His view is that the task is to bring Christ’s good news and His healing love to those at the margins, and in turn to learn from them. The changes in the Church should be those necessary to serve these groups, to see Christ in them and to enable the process of learning from them.

Francis was a key leader in, and drew great inspiration from, the Fifth General Conference of the Latin American and Caribbean Bishops, held at Aparecida in Brazil in 2007. This meeting is sometimes called the ‘Latin American Pentecost’. Part One of the Aparecida document (https://www.celam.org/aparecida/Ingles.pdf) addresses in detail the situation in Latin America at that time, with eyes of faith and ‘in the midst of the lights and shadows of our age’ (para 20).

One could not say that Australia’s PC process to date reflects this vision. It has been inward looking, debating the changes needed to the life, structures and personnel of the Church. We have not taken seriously the challenge from Francis to start with the reality of our world and convert to an outward looking mentality.

What would a revised approach to the PC look like? Following Aparecida, it might start with a close look at the reality of the Australian community, in the midst of the lights and shadows of our age, which is now the age of coronavirus and recession.

That reality is that Australia is a prosperous country with a high level of exclusion, loneliness and disaffection, as evident in poor mental health and high levels of homelessness, drug use and suicide. This will worsen as the recession hits again at many of the most disadvantaged in our community. These issues spread across the whole of society, although especially affecting the least privileged.

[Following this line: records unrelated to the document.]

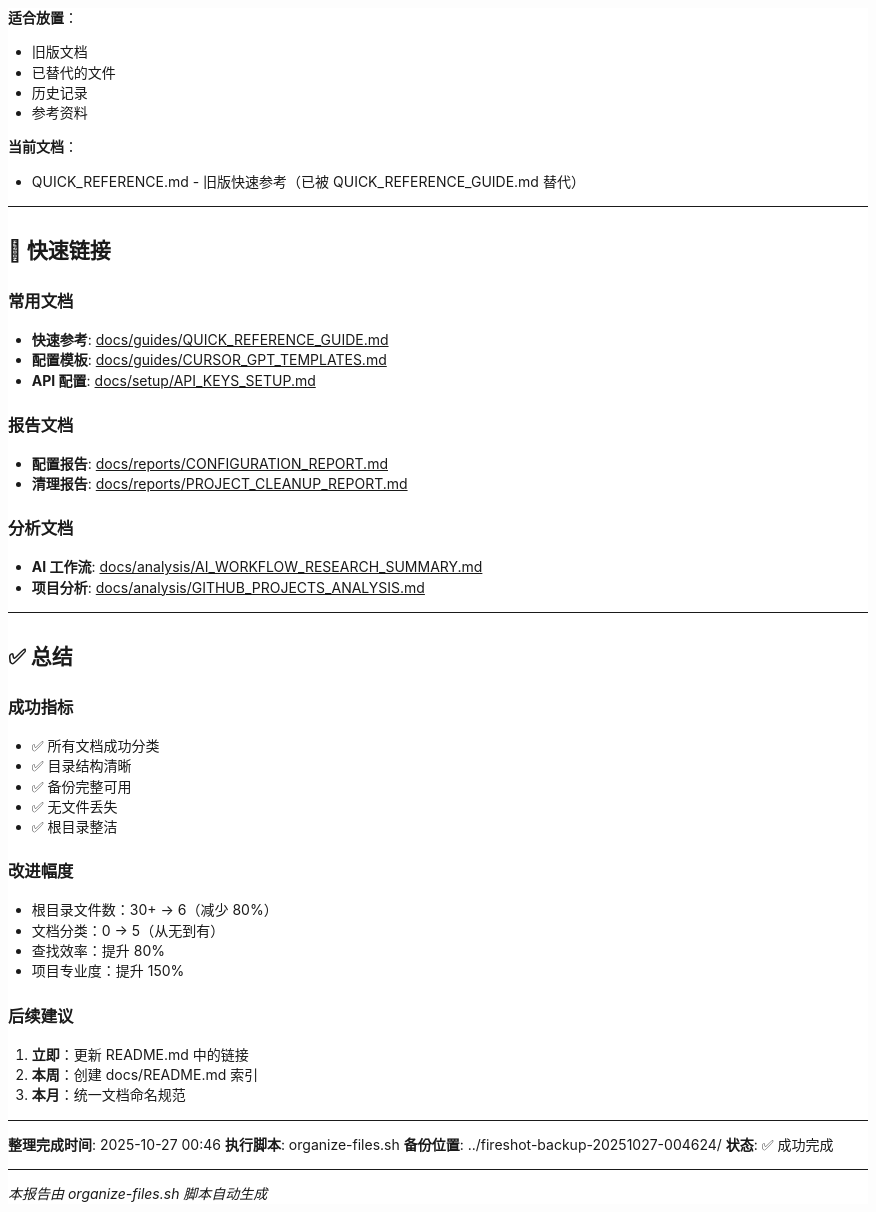 **适合放置**：

- 旧版文档
- 已替代的文件
- 历史记录
- 参考资料

**当前文档**：

- QUICK_REFERENCE.md - 旧版快速参考（已被 QUICK_REFERENCE_GUIDE.md 替代）

---

## 🔗 快速链接

### 常用文档

- **快速参考**: [docs/guides/QUICK_REFERENCE_GUIDE.md](docs/guides/QUICK_REFERENCE_GUIDE.md)
- **配置模板**: [docs/guides/CURSOR_GPT_TEMPLATES.md](docs/guides/CURSOR_GPT_TEMPLATES.md)
- **API 配置**: [docs/setup/API_KEYS_SETUP.md](docs/setup/API_KEYS_SETUP.md)

### 报告文档

- **配置报告**: [docs/reports/CONFIGURATION_REPORT.md](docs/reports/CONFIGURATION_REPORT.md)
- **清理报告**: [docs/reports/PROJECT_CLEANUP_REPORT.md](docs/reports/PROJECT_CLEANUP_REPORT.md)

### 分析文档

- **AI 工作流**: [docs/analysis/AI_WORKFLOW_RESEARCH_SUMMARY.md](docs/analysis/AI_WORKFLOW_RESEARCH_SUMMARY.md)
- **项目分析**: [docs/analysis/GITHUB_PROJECTS_ANALYSIS.md](docs/analysis/GITHUB_PROJECTS_ANALYSIS.md)

---

## ✅ 总结

### 成功指标

- ✅ 所有文档成功分类
- ✅ 目录结构清晰
- ✅ 备份完整可用
- ✅ 无文件丢失
- ✅ 根目录整洁

### 改进幅度

- 根目录文件数：30+ → 6（减少 80%）
- 文档分类：0 → 5（从无到有）
- 查找效率：提升 80%
- 项目专业度：提升 150%

### 后续建议

1. **立即**：更新 README.md 中的链接
2. **本周**：创建 docs/README.md 索引
3. **本月**：统一文档命名规范

---

**整理完成时间**: 2025-10-27 00:46
**执行脚本**: organize-files.sh
**备份位置**: ../fireshot-backup-20251027-004624/
**状态**: ✅ 成功完成

---

_本报告由 organize-files.sh 脚本自动生成_

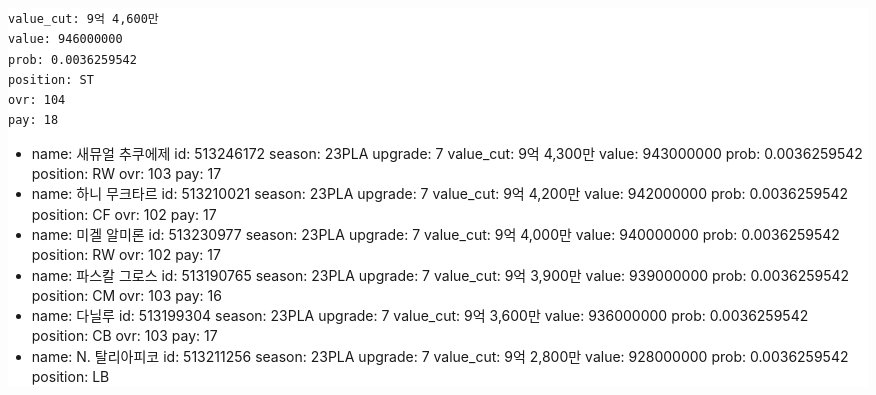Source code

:     value_cut: 9억 4,600만
    value: 946000000
    prob: 0.0036259542
    position: ST
    ovr: 104
    pay: 18
  - name: 새뮤얼 추쿠에제
    id: 513246172
    season: 23PLA
    upgrade: 7
    value_cut: 9억 4,300만
    value: 943000000
    prob: 0.0036259542
    position: RW
    ovr: 103
    pay: 17
  - name: 하니 무크타르
    id: 513210021
    season: 23PLA
    upgrade: 7
    value_cut: 9억 4,200만
    value: 942000000
    prob: 0.0036259542
    position: CF
    ovr: 102
    pay: 17
  - name: 미겔 알미론
    id: 513230977
    season: 23PLA
    upgrade: 7
    value_cut: 9억 4,000만
    value: 940000000
    prob: 0.0036259542
    position: RW
    ovr: 102
    pay: 17
  - name: 파스칼 그로스
    id: 513190765
    season: 23PLA
    upgrade: 7
    value_cut: 9억 3,900만
    value: 939000000
    prob: 0.0036259542
    position: CM
    ovr: 103
    pay: 16
  - name: 다닐루
    id: 513199304
    season: 23PLA
    upgrade: 7
    value_cut: 9억 3,600만
    value: 936000000
    prob: 0.0036259542
    position: CB
    ovr: 103
    pay: 17
  - name: N. 탈리아피코
    id: 513211256
    season: 23PLA
    upgrade: 7
    value_cut: 9억 2,800만
    value: 928000000
    prob: 0.0036259542
    position: LB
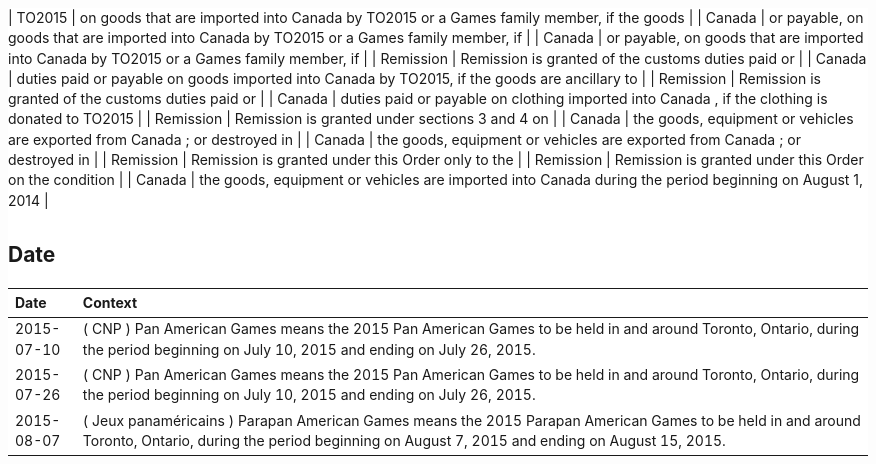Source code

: | TO2015         | on goods that are imported into Canada by TO2015 or a Games family member, if the goods                        |
| Canada         | or payable, on goods that are imported into Canada by TO2015 or a Games family member, if                      |
| Canada         | or payable, on goods that are imported into Canada by TO2015 or a Games family member, if                      |
| Remission      | Remission is granted of the customs duties paid or                                                             |
| Canada         | duties paid or payable on goods imported into Canada by TO2015, if the goods are ancillary to                  |
| Remission      | Remission is granted of the customs duties paid or                                                             |
| Canada         | duties paid or payable on clothing imported into Canada , if the clothing is donated to TO2015                 |
| Remission      | Remission is granted under sections 3 and 4 on                                                                 |
| Canada         | the goods, equipment or vehicles are exported from Canada ; or destroyed in                                    |
| Canada         | the goods, equipment or vehicles are exported from Canada ; or destroyed in                                    |
| Remission      | Remission is granted under this Order only to the                                                              |
| Remission      | Remission is granted under this Order on the condition                                                         |
| Canada         | the goods, equipment or vehicles are imported into Canada during the period beginning on August 1, 2014        |


## Date
| Date       | Context                                                                                                                                                                                                                                                                                                                                                                                                                                                                                                                                                                                                                                                                                                                                                                                                                                                       |
|:-----------|:--------------------------------------------------------------------------------------------------------------------------------------------------------------------------------------------------------------------------------------------------------------------------------------------------------------------------------------------------------------------------------------------------------------------------------------------------------------------------------------------------------------------------------------------------------------------------------------------------------------------------------------------------------------------------------------------------------------------------------------------------------------------------------------------------------------------------------------------------------------|
| 2015-07-10 | ( CNP ) Pan American Games  means the 2015 Pan American Games to be held in and around Toronto, Ontario, during the period beginning on July 10, 2015 and ending on July 26, 2015.                                                                                                                                                                                                                                                                                                                                                                                                                                                                                                                                                                                                                                                                            |
| 2015-07-26 | ( CNP ) Pan American Games  means the 2015 Pan American Games to be held in and around Toronto, Ontario, during the period beginning on July 10, 2015 and ending on July 26, 2015.                                                                                                                                                                                                                                                                                                                                                                                                                                                                                                                                                                                                                                                                            |
| 2015-08-07 | ( Jeux panaméricains ) Parapan American Games  means the 2015 Parapan American Games to be held in and around Toronto, Ontario, during the period beginning on August 7, 2015 and ending on August 15, 2015.                                                                                                                                                                                                                                                                                                                                                                                                                                                                                                                                                                                                                                                  |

If we want to follow the example of Francis, we need to have a hard look at the reality of our world and how the Church might change to minister to it. Francis seeks an evangelical church, not as one that proselytises but as one that takes Christ’s message to those at the margins and learns from them.

If we start from such an outward perspective, many of the resulting changes in the Church are likely to be those already discussed. These include ending clericalism, transforming the role of women, welcoming the excluded — from the LGBTQI and divorcees to the poor and disabled – and learning from our indigenous sisters and brothers how to see and protect the unity of creation. However, they will emerge from a quite different sense of mission.

The first step should lie with the immediate public release of the six Working Group reports, for open discussion and debate. These could provide the spark that lights a new fire under the PC, as Australia emerges from coronavirus.

The catch phrase on launching the PC was that ‘it cannot be business as usual’. Post-coronavirus that is more true than ever, but we have no consensus about the new direction. An urgent, open debate is needed now, before the opportunity for real change at the PC slips away. This debate must be horizontal, between parishes and individuals, and not just vertical, to and from the authorities, in the traditional way of the Church.

A number of parishes in Melbourne have set up a website (www.senseofthefaithful.org.au) to assist that discussion. We invite contributions to it.